Quantity matters, and just the right quantity matters more. What is the position size calculator for stocks? A lot of financial analysts now say that for an investor, the correct position size of a stock, which is the number of shares of a stock or security you invest in, is more important than price levels where they enter or exit a trade, particularly in day trading. The reason is simple.
Size Determines Risk
If your position size is too limited or too wide, you may end up taking a lot of risks or end up taking not enough for you to profit from a trade. Moreover, the number of shares you have is pretty basic to a favourable deal. Even if your bets go right, but you do not hold enough security, you stand to lose. So you need a position sizing calculator in place.

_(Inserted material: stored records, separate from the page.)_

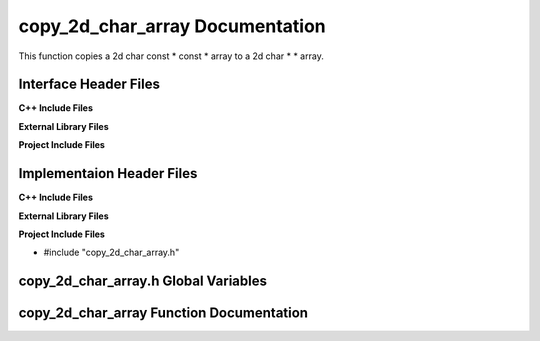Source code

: .. _copy_2d_char_array function target:

.. default-domain:: cpp

.. namespace:: STRING_UTILITIES

################################
copy_2d_char_array Documentation
################################

This function copies a 2d char const * const * array
to a 2d char * * array.

======================
Interface Header Files
======================

**C++ Include Files**


**External Library Files**


**Project Include Files**


==========================
Implementaion Header Files
==========================

**C++ Include Files**


**External Library Files**


**Project Include Files**

* #include "copy_2d_char_array.h"

=====================================
copy_2d_char_array.h Global Variables
=====================================

=========================================
copy_2d_char_array Function Documentation
=========================================

.. function:: copy_2d_char_array()

    :param <param_type> <param_name>: Param Description 
    :return: Return description
    :rtype: Return type

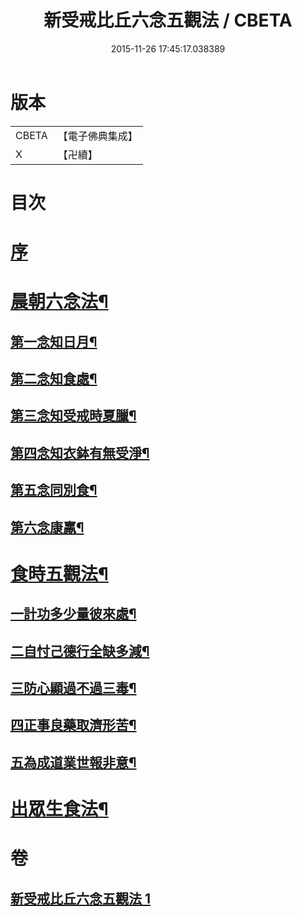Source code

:#+TITLE: 新受戒比丘六念五觀法 / CBETA
#+DATE: 2015-11-26 17:45:17.038389
* 版本
 |     CBETA|【電子佛典集成】|
 |         X|【卍續】    |

* 目次
* [[file:KR6k0213_001.txt::001-0601c3][序]]
* [[file:KR6k0213_001.txt::001-0601c14][晨朝六念法¶]]
** [[file:KR6k0213_001.txt::001-0601c18][第一念知日月¶]]
** [[file:KR6k0213_001.txt::0602a8][第二念知食處¶]]
** [[file:KR6k0213_001.txt::0602a19][第三念知受戒時夏臘¶]]
** [[file:KR6k0213_001.txt::0602a24][第四念知衣鉢有無受淨¶]]
** [[file:KR6k0213_001.txt::0602b4][第五念同別食¶]]
** [[file:KR6k0213_001.txt::0602b7][第六念康羸¶]]
* [[file:KR6k0213_001.txt::0602b9][食時五觀法¶]]
** [[file:KR6k0213_001.txt::0602b23][一計功多少量彼來處¶]]
** [[file:KR6k0213_001.txt::0602c10][二自忖己德行全缺多減¶]]
** [[file:KR6k0213_001.txt::0602c18][三防心顯過不過三毒¶]]
** [[file:KR6k0213_001.txt::0603a3][四正事良藥取濟形苦¶]]
** [[file:KR6k0213_001.txt::0603a8][五為成道業世報非意¶]]
* [[file:KR6k0213_001.txt::0603a22][出眾生食法¶]]
* 卷
** [[file:KR6k0213_001.txt][新受戒比丘六念五觀法 1]]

Two types of risk need to be managed by setting the appropriate position size-trade and account risk.
What Is an Account Risk Limit?
Here, you set a percentage or certain specific sum as a limit for the risk you are willing to take per trade. So, for example, if you set a percentage risk limit at 1% and you have Rs.50,000 in your day trading account, then you are willing to risk up to Rs.500 per trade. Experts suggest the account risk limit should be kept unchanged and the same for all the deals.
What Does Trade Risk involve?
Trade risk is the band between your entry point in a trade and your stop-loss levels. When you set up a stop loss at a particular price, what happens is when the prices breach the said level, stop loss is triggered, and your position is cut out. This is important in setting the right positioning size because if the stop loss is kept to close to the entry point, you may end up losing out on profit opportunities when prices recover. If the stop losses are placed too far apart from the entry point, you may lose out a lot of money before you realise the prices may not recover soon.
The Ideal Position Size For Trade
The ideal position size for a trade is determined by dividing the money at risk or account risk limit by your trade risk.
Ideal position size for trade=account risk limit/amount of trade risk
Taking forward the example we considered in the first section,
The total account size is Rs. 50,000, and you set the account risk limit per trade at 1%. That is, Rs.500 per trade is your money at risk.
Now suppose for stock XYZ, you entered the trade at Rs.30, and you set up the stop loss at Rs.20, then your total amount of trade risk is Rs.10.
So, the ideal position size for the trade would be: 500/10
That is 50. So your ideal position size or the number of shares of security XYZ can be 50 given your risk appetite.
Conclusion:
Position sizing of your trade is as important if not more than at what levels you buy or sell. To fully profit from a deal, it is important to know how much of a company’s stock is adequate to have in your basket of stocks.